Work order 1> In the security news excerpt, which malware was delivered by the widespread phishing attacks that exploited the Follina flaw?
Work order 2> Copy the security news excerpt from "According to the" to "address the problem.".

Page excerpt>
○ ○ ○
Codenamed ‘Follina,’ the issue was publicly disclosed last month along with proof-of-concept exploits for this vulnerability. Shortly after, multiple threat actors were seen exploiting the Follina flaw in their attacks, including widespread phishing attacks that delivered the QBot malware, as well as malicious campaigns that targeted government entities in Europe, the United States, and Ukraine.
New Hertzbleed side-channel attack allows to steal cryptographic keys from remote servers
A group of security researchers disclosed a new side-channel attack that can be used to steal secret cryptographic keys from remote servers deemed to be secure via a CPU timing attack.
Dubbed “Hertzbleed’, the new attack method takes advantage of a feature called dynamic frequency scaling (DVFS), which modern processors use to reduce power consumption. Hertzbleed works by monitoring the power signature of any cryptographic workload. Through observing power information generated by the CPU the attacker can convert this information into timing data and thus steal cryptographic keys.
According to the researchers, the issue affects Intel (CVE-2022-24436) and AMD (CVE-2022-23823) CPUs. Both vendors have acknowledged the issue and released separate security advisories. While both companies provided guidance to mitigate Hertzbleed, they currently don’t intend to release microcode patches to address the problem.
○ ○ ○
Dataset content>
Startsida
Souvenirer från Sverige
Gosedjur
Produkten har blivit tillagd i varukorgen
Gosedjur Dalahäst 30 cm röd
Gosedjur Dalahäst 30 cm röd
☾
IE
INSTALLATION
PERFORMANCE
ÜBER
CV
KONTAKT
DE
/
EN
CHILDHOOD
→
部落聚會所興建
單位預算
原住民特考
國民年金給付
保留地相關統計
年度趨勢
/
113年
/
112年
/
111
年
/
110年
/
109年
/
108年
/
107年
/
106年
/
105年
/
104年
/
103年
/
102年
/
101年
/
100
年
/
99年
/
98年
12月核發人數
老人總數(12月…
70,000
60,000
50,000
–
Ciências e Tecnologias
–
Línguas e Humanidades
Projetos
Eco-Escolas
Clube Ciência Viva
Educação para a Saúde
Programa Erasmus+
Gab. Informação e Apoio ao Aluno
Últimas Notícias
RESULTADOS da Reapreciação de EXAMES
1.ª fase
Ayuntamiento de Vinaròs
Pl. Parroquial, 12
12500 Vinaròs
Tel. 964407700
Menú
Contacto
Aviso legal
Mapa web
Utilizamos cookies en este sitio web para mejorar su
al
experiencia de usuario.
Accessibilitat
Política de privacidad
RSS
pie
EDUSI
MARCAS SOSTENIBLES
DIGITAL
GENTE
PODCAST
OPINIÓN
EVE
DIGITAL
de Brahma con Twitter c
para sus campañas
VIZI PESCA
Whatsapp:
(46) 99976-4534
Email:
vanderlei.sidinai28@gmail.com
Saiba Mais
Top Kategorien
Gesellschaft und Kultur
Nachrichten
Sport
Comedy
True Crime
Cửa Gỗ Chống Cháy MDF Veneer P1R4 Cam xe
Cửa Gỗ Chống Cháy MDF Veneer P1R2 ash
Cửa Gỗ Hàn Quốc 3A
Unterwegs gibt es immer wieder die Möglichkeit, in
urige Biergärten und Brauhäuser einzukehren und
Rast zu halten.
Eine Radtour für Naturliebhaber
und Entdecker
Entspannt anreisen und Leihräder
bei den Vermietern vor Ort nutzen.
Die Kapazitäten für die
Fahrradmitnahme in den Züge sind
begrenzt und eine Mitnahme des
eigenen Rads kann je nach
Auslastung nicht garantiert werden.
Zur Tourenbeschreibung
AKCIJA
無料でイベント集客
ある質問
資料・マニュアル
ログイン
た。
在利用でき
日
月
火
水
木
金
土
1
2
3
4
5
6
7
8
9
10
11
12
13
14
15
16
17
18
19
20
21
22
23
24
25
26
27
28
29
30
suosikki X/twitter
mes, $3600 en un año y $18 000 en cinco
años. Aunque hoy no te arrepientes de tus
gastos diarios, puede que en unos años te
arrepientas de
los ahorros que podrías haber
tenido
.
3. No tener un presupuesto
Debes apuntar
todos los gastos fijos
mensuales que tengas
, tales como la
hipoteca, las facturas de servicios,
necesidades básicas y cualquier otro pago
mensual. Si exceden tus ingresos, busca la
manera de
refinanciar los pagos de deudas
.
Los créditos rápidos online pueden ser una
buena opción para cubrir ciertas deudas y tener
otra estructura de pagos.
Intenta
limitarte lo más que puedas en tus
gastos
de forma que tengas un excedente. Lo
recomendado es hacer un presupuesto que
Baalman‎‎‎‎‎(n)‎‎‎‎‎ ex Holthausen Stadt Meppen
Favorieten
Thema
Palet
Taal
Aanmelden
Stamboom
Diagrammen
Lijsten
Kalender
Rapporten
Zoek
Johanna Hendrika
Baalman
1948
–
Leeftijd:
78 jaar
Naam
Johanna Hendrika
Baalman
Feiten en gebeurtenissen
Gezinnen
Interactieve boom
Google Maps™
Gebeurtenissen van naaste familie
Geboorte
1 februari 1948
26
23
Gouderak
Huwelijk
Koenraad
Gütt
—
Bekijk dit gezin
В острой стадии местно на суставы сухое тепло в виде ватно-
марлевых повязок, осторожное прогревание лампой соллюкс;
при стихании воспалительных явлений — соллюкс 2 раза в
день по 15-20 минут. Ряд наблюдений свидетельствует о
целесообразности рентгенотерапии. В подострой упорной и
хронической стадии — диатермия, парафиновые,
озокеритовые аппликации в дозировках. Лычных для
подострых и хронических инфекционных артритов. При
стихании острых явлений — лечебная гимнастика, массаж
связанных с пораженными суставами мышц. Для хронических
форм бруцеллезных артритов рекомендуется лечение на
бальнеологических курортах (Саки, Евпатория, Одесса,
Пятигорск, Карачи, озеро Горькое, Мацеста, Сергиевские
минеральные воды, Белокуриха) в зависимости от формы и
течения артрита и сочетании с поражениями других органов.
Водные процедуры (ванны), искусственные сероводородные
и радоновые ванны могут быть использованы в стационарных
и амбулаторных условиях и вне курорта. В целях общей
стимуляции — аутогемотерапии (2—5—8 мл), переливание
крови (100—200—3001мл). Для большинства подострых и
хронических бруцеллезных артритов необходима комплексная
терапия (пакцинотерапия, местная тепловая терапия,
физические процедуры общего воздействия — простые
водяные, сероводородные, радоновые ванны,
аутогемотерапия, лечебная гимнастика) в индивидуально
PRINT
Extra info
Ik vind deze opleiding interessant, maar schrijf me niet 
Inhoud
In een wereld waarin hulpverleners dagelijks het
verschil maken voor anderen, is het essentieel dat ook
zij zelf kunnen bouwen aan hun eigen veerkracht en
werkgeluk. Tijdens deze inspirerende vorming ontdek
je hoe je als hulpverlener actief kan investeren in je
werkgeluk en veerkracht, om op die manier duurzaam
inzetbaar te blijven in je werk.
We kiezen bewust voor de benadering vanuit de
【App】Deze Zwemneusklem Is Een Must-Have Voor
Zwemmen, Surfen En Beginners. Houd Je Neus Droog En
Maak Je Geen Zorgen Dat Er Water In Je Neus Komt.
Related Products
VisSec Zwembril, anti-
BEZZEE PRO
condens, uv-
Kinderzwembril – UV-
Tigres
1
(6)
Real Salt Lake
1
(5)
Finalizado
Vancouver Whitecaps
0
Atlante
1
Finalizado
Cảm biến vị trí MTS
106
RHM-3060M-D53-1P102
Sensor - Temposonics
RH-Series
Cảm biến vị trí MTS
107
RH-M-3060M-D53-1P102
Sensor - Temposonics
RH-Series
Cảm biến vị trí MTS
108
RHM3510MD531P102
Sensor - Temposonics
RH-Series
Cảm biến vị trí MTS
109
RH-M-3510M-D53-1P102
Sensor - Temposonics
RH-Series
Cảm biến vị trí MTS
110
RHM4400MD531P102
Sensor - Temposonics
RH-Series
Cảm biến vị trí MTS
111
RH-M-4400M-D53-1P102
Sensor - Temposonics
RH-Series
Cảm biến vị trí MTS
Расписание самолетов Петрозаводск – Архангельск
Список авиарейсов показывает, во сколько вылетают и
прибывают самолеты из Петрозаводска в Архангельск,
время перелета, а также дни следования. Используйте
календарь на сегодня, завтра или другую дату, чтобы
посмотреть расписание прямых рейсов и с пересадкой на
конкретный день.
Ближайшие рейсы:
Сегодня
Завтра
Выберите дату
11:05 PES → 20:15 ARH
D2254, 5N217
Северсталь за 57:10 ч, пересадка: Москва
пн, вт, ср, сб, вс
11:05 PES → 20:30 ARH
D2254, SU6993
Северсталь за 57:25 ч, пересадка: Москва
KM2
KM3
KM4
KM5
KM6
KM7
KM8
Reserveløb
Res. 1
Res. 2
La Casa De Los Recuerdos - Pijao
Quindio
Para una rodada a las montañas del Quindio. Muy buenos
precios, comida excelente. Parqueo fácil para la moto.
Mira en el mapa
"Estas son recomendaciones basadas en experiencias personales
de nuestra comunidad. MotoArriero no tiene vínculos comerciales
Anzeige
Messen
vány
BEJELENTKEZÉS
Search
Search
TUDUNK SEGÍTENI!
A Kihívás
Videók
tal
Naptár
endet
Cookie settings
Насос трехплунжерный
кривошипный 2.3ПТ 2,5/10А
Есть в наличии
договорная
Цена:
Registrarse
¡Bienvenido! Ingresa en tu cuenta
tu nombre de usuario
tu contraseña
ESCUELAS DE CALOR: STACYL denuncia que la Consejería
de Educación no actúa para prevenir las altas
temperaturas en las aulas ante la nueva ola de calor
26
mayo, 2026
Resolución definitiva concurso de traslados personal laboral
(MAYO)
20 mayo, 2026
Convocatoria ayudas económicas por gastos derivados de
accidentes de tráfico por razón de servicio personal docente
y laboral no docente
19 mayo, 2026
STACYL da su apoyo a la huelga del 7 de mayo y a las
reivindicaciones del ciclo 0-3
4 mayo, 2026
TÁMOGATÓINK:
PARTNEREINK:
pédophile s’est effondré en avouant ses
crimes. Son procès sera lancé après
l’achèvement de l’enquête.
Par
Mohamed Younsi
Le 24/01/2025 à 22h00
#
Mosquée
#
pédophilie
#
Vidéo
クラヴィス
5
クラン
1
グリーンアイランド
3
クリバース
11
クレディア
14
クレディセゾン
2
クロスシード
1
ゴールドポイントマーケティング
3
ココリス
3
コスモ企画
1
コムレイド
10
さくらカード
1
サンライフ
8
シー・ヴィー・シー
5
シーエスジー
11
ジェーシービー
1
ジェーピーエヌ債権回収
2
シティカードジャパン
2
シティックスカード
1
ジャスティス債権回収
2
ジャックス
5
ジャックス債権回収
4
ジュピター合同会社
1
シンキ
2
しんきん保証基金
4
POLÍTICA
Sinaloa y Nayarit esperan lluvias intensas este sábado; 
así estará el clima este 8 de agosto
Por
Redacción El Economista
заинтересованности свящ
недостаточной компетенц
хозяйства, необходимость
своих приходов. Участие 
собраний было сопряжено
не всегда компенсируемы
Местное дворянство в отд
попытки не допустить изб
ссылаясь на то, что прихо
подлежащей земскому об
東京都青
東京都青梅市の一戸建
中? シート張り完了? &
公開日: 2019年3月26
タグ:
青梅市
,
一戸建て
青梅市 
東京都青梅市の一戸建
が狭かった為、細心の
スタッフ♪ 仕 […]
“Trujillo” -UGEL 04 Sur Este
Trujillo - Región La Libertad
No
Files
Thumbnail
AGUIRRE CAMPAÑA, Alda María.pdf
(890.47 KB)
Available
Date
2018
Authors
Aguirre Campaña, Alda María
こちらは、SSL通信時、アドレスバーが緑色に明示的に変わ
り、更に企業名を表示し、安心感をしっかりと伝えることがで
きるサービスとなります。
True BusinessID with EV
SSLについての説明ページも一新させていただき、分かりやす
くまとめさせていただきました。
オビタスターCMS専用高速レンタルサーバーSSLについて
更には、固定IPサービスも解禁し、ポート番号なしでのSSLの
○ ○ ○
Answer space 1> QBot

Answer space 2>
According to the researchers, the issue affects Intel (CVE-2022-24436) and AMD (CVE-2022-23823) CPUs. Both vendors have acknowledged the issue and released separate security advisories. While both companies provided guidance to mitigate Hertzbleed, they currently don’t intend to release microcode patches to address the problem.